Warring States Period

Warring States, 245 to 235 BCE

The Zhou Dynasty Declines

In the 700s BCE the Zhou Dynasty began to decline in power. According to legend, a Zhou emperor named You Wang appointed the son of his concubine as his heir, rather than the son of his wife. This angered the queen, and she and her father allied themselves with a nearby nomadic tribe called the Chuanrong. You Wang is described as having wasted his energies on pleasures and as having neglected the defense of his realm. In 771 BCE, Chuanrong tribesmen overran the Zhou capital (in the Wei Valley near what in the coming centuries would be the city of Xianyang). They killed the emperor, and then with friendly wishes they sent the queen, her father and the queen's son away to a new capital, Luoyang, and the queen's son become the next Zhou emperor.

Local lords across the Zhou empire responded to the Chuanrong victory over You Wang by making themselves powers in their own right, and the new Zhou emperor and his successors were unable to recover their power over these local lords. The new Zhou emperors lost the revenues that previous Zhou emperors had received from the provinces, and they survived on the taxes they received from those who worked their personal, nearby lands. The Zhou emperors continued to issue edicts and to conduct religious ceremonies that according to custom they alone were allowed to perform. They also maintained at their court numerous officials and many priests, but they now ruled the Zhou empire in name only.
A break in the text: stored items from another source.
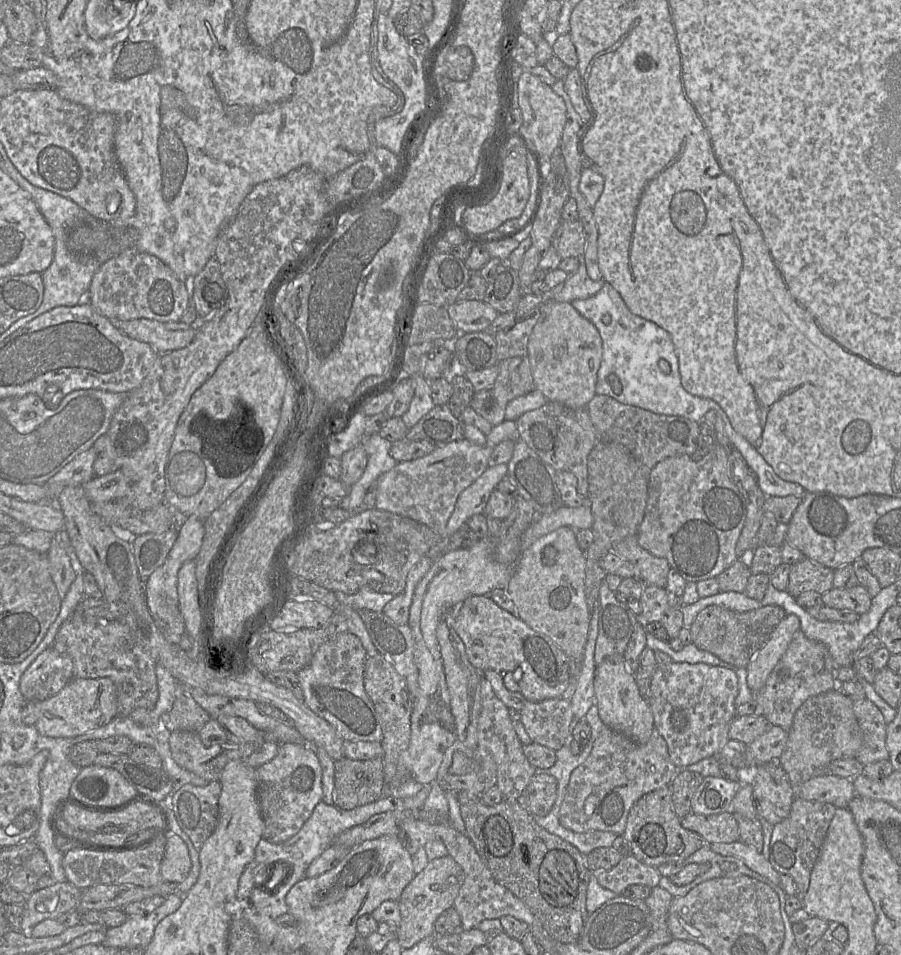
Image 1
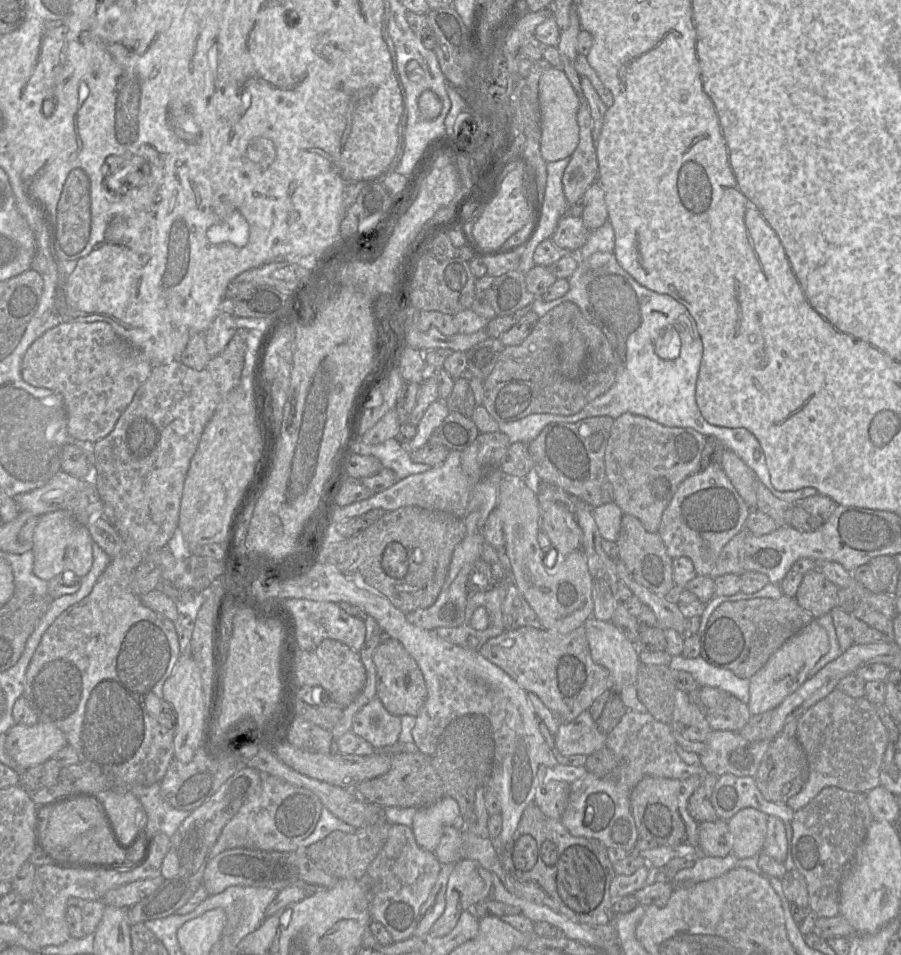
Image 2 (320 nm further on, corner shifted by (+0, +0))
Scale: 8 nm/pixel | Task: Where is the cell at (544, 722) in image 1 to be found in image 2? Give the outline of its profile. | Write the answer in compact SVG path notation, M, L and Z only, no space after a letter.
M587 710L573 721L560 725L554 735L555 748L563 756L588 756L605 747L606 736Z

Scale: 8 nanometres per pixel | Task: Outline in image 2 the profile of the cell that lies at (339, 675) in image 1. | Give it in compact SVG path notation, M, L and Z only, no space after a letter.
M375 697L355 714L350 731L370 743L375 750L382 749L398 741L401 720L399 716L390 714Z

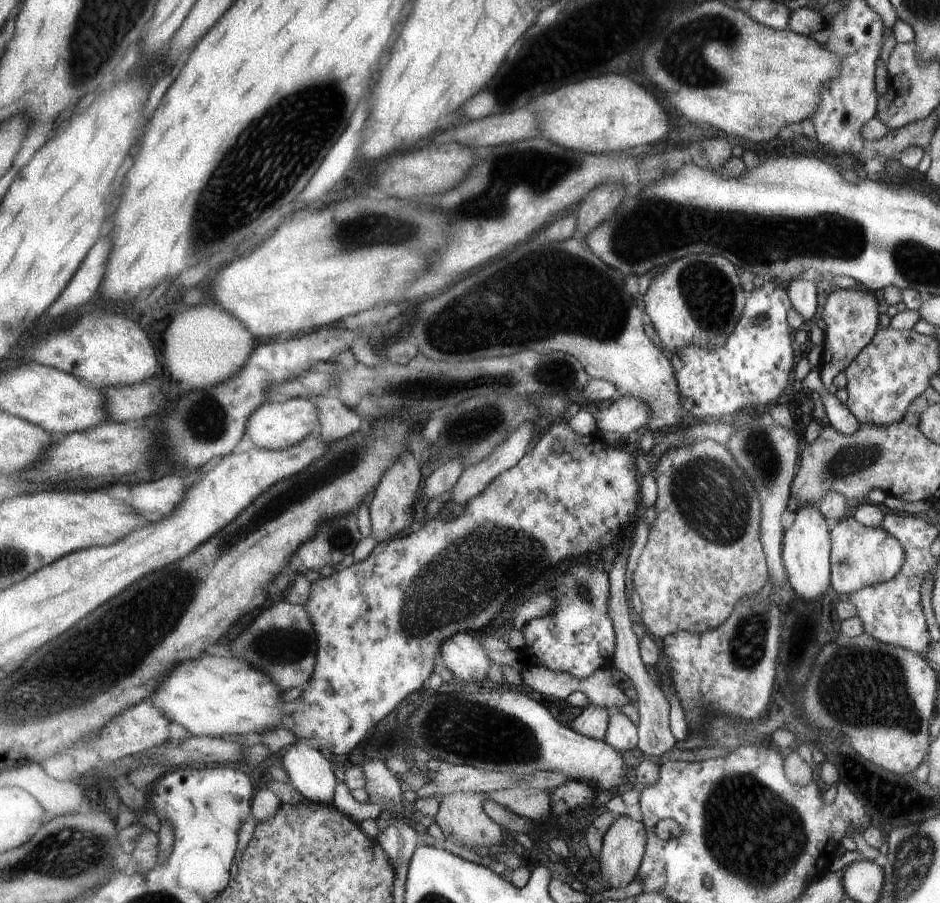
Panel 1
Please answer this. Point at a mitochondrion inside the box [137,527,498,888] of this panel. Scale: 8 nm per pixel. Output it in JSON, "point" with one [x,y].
{"point":[439,595]}

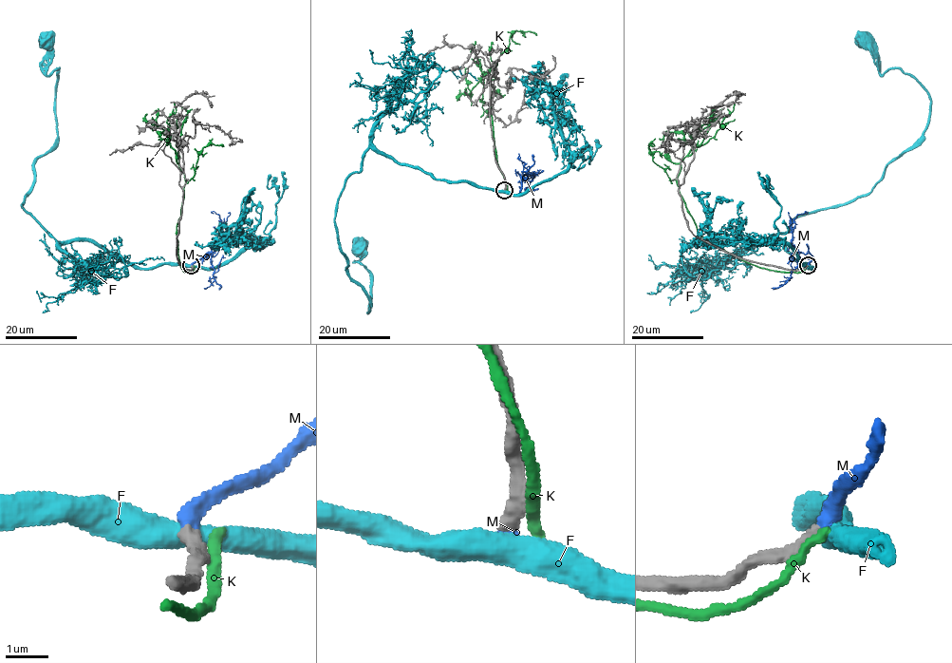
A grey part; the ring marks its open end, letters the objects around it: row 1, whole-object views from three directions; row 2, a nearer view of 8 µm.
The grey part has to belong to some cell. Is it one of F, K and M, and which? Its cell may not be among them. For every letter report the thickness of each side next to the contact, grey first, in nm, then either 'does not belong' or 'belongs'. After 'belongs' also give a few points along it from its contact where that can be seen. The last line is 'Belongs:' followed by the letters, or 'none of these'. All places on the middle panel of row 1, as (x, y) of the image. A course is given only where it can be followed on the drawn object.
F: 360 nm thick on the grey side, 500 nm on the other; does not belong
K: 440 nm thick on the grey side, 320 nm on the other; does not belong
M: 360 nm thick on the grey side, 360 nm on the other; belongs; it runs (505, 190), (516, 195), (524, 177), (535, 173), (526, 189)
Belongs: M

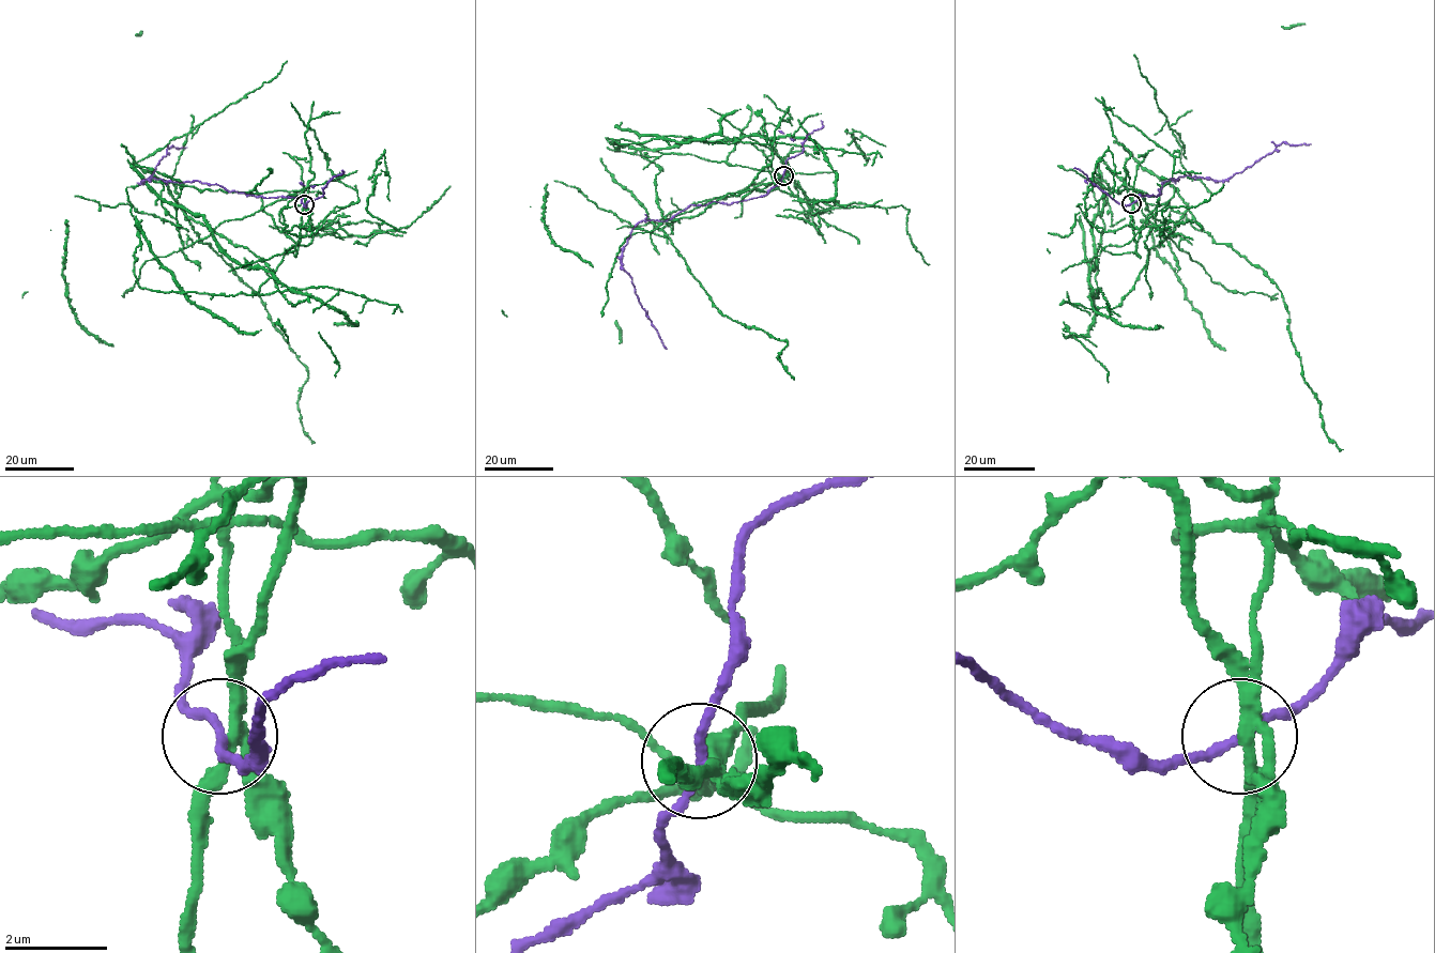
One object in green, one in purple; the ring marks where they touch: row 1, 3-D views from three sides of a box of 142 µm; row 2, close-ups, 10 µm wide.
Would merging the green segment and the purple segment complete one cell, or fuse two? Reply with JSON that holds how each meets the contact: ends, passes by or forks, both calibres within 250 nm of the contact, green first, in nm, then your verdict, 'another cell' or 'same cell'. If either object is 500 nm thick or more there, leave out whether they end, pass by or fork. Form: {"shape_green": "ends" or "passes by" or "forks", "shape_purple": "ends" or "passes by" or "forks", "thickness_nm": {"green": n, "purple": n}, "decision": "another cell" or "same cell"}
{"shape_green": "forks", "shape_purple": "passes by", "thickness_nm": {"green": 220, "purple": 150}, "decision": "another cell"}

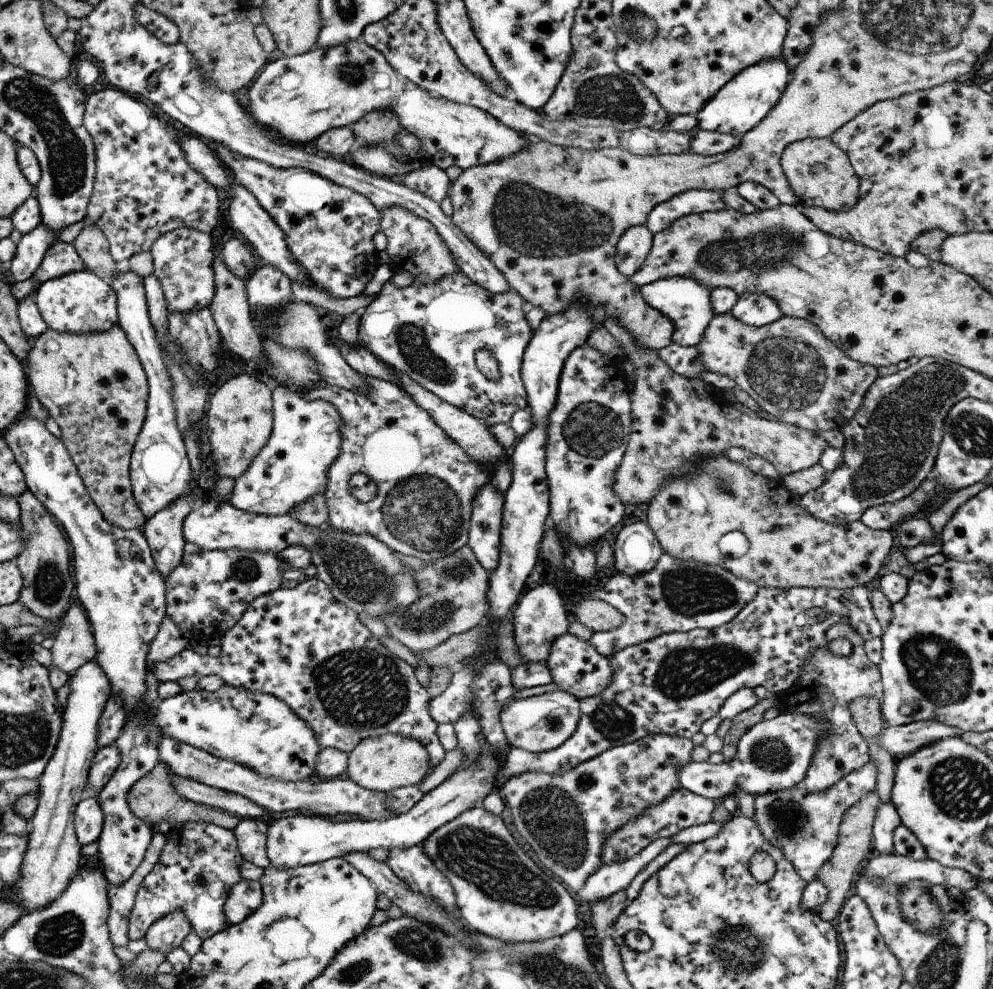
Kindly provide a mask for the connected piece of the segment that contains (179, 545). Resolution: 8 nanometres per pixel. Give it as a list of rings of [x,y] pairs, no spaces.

With the decline in power of Zhou emperors came wars between the local lords. Each local lord had his own army. Each jealously adhered to the formalities that symbolized his status, and each created his own court of law. Some local lords pursued vendettas against a neighboring lord, or one raided another lord's land in search of loot. Lords entered into alliances with each other, sometimes through marriage. They made treaties and exchanged goods. But for some lords war was a sport – better than a good hunt. Often wars were fought as a gentleman's activity, with battlefield courtesy such as letting an opponent cross a river and form ranks before attacking. They believed that heaven disapproved of extreme measures and that a ruthless victor might suffer from the displeasure of the gods.

Exercising what they believed was their religious authority, the Zhou emperors maintained a collection of scholarly specialists on morality, festivals and sacrifices. And local lords imitated the Zhou emperors and attracted scholars to their courts to conduct their sacrifices and funerals and to teach their children. A new age of scholarship had appeared, and among the scholars was a man named Kongfuzi, to be Latinized to Confucius.